E. Fracture Orientation
Hydraulic fractures are formed in the direction perpendicular to the least stress. Based on experience, horizontal fractures will occur at depth less than approximately 2000 ft. because the Earth’s overburden pressure at these depths provides the least principal stress. If pressure is applied to the center of a formation under these relatively shallow conditions, the fracture is most likely to occur in the horizontal plane, because it will be easier to part the rock in this direction than in any other. In general, therefore, these fractures are parallel to the bedding plane of the formation.As depth increases beyond approximately 2000 ft., overburden stress increases by approximately 1 psi/ft., making the overburden stress the dominant stress This means the horizontal confining stress is now the least principal stress. Since hydraulically induced fractures are formed in the direction perpendicular to the least stress, the resulting fracture at depths greater than approximately 2000 ft. will be oriented in the vertical direction.In the case where a fracture might cross over a boundary where the principal stress direction changes, the fracture would attempt to reorient itself perpendicular to the direction of least stress. Therefore, if a fracture propagated from deeper to shallower formations it would reorient itself from a vertical to a horizontal pathway and spread sideways along the bedding planes of the rock strata.
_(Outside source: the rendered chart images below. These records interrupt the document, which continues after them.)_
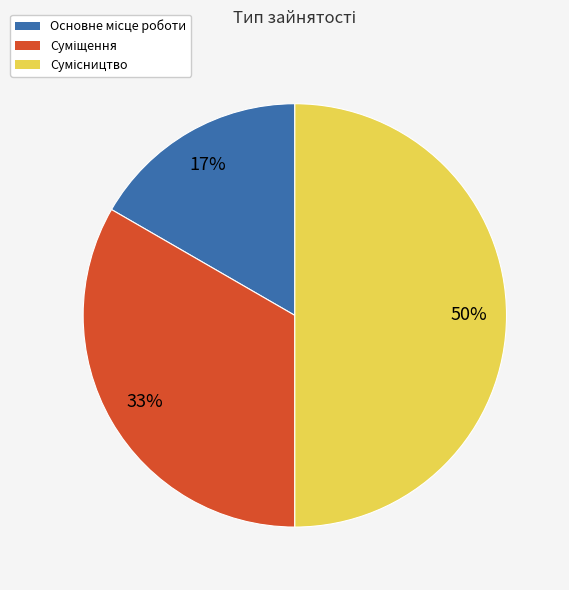

To the nearest percent, what is the average slice percentage?

33%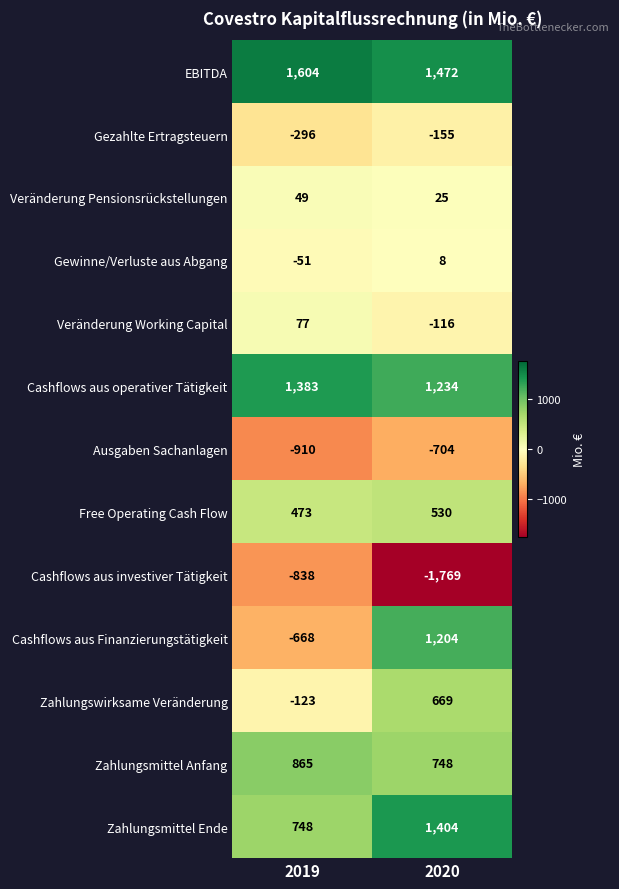

What is the sum of all Zahlungsmittel Ende values?

2152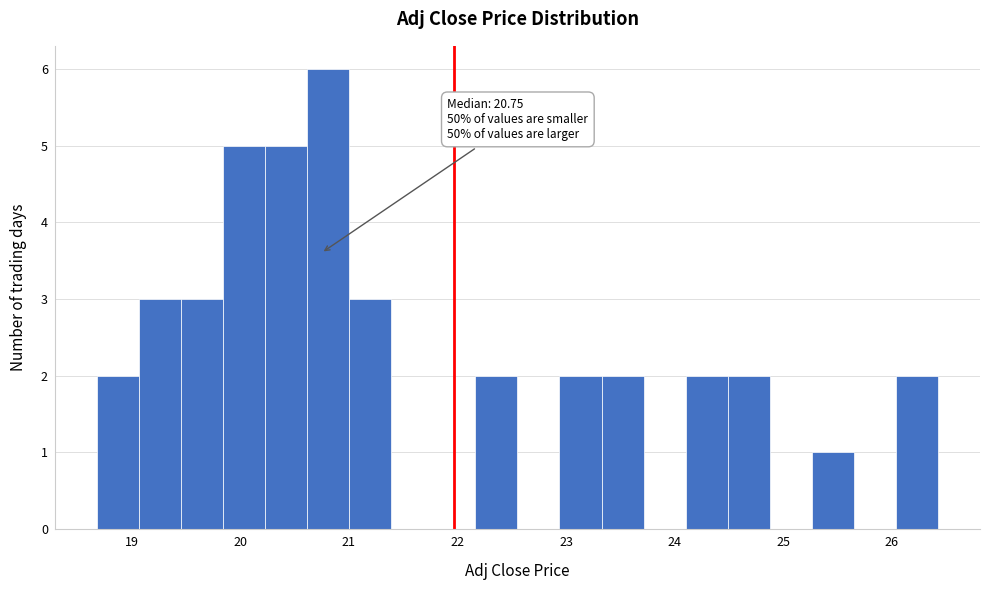

Read against the x-axis, roughly where is the centre of the tallest bar?

20.8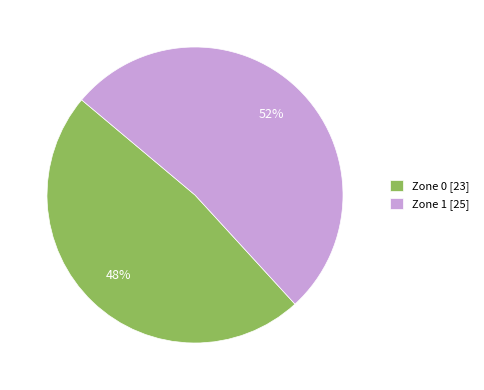

How many segments does this pie chart have?

2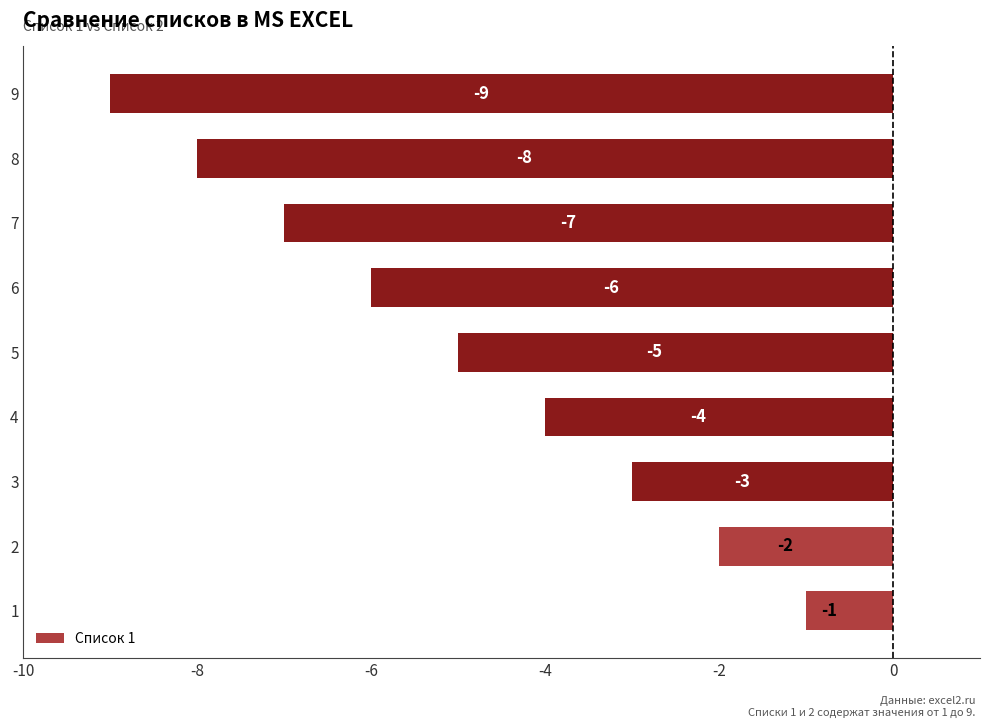

The value at 5 is -8. True or false?

False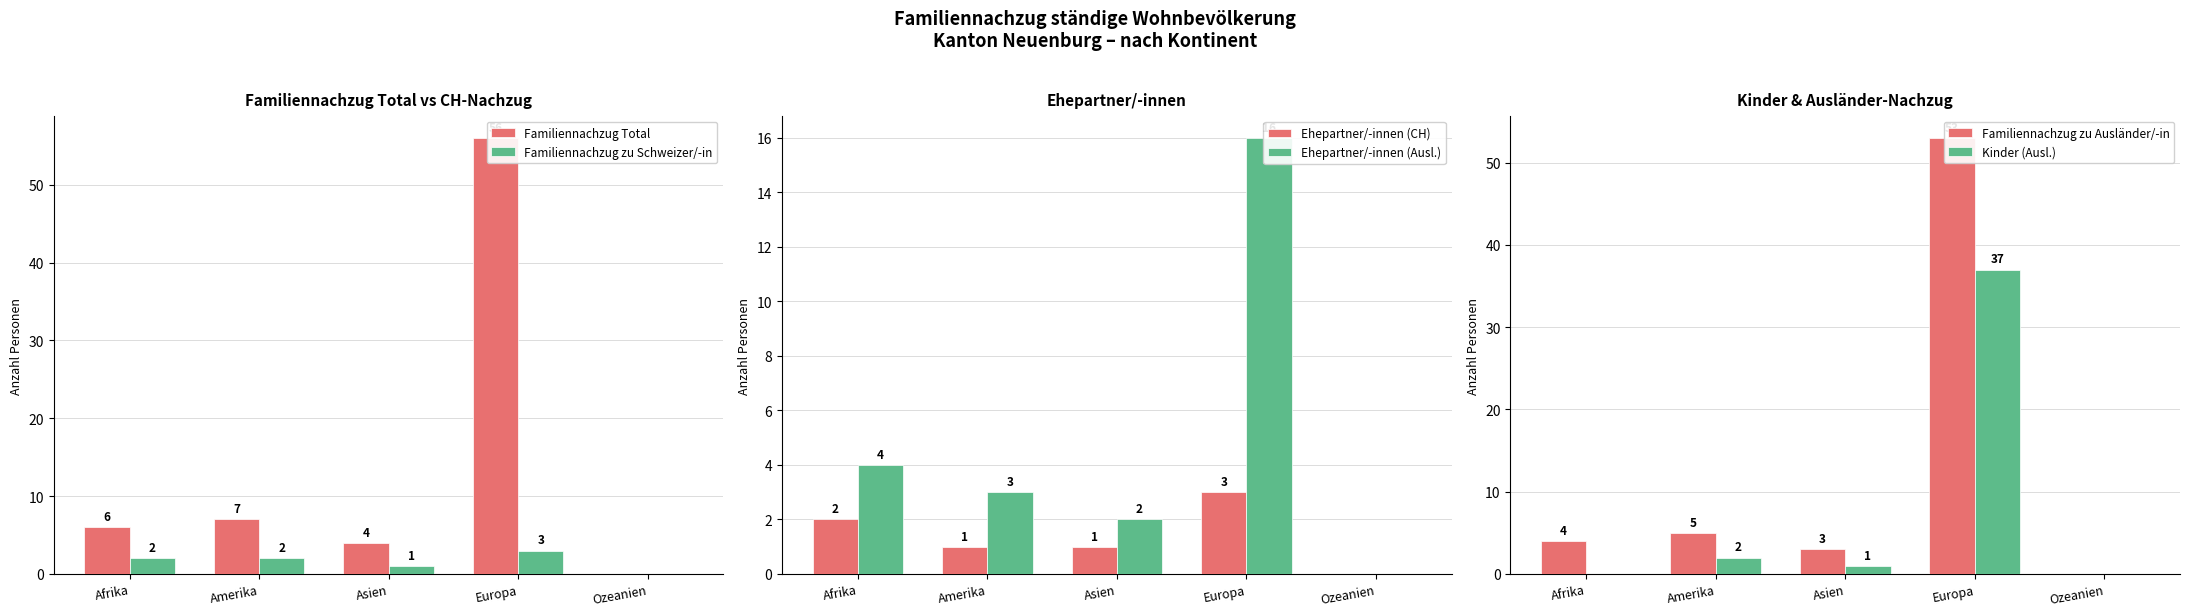

Reading right to left, what are all the values shown in this chart?

Familiennachzug Total: Ozeanien=0	Europa=56	Asien=4	Amerika=7	Afrika=6
Familiennachzug zu Schweizer/-in: Ozeanien=0	Europa=3	Asien=1	Amerika=2	Afrika=2
Ehepartner/-innen (CH): Ozeanien=0	Europa=3	Asien=1	Amerika=1	Afrika=2
Ehepartner/-innen (Ausl.): Ozeanien=0	Europa=16	Asien=2	Amerika=3	Afrika=4
Familiennachzug zu Ausländer/-in: Ozeanien=0	Europa=53	Asien=3	Amerika=5	Afrika=4
Kinder (Ausl.): Ozeanien=0	Europa=37	Asien=1	Amerika=2	Afrika=0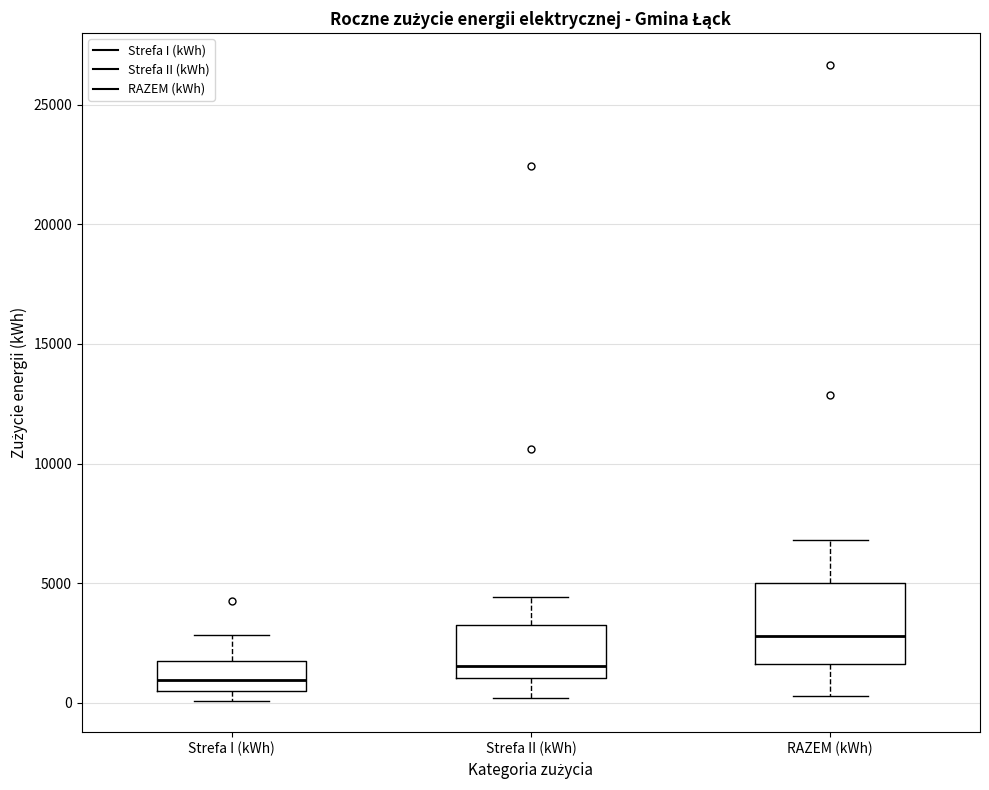

Where does the median line of the box for Strefa I (kWh) sit on the y-axis? The values are not printed on the chart, so give them approximately, as read against the axis.

1000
F. Fracture Length/ Height
The extent that a created fracture will propagate is controlled by the upper confining zone or formation, and the volume, rate, and pressure of the fluid that is pumped. The confining zone will limit the vertical growth of a fracture because it either possesses sufficient strength or elasticity to contain the pressure of the injected fluids or an insufficient volume of fluid has been pumped.. This is important because the greater the distance between the fractured formation, the more likely it will be that multiple formations possessing the qualities necessary to impede the fracture will occur.
The results from the extensive fracture mapping in unconventional North American shale reservoirs database2) show that hydraulic fractures are better confined vertically (and are also longer and narrower) than conventional wisdom or models predict. Even in areas with the largest measured vertical fracture growth,the tops of the hydraulic fractures are still thousands of feet below the deepest aquifers suitable for drinking water. The data from these shale reservoirs clearly show the huge distances separating the fracs from the nearest aquifers at their closest points of approach, conclusively demonstrating that hydraulic fractures are not growing into groundwater supplies, and therefore, cannot contaminate them.
1) Pennsylvania Department of Environmental Protection
“Hydraulic Fracturing Overview.” 07/20/2010.
2)Extensive Fracture Mapping was done in the Barnett Shale in the Fort Worth Basin in Texas and in the Marcellus Shale in the Appalachian Basin.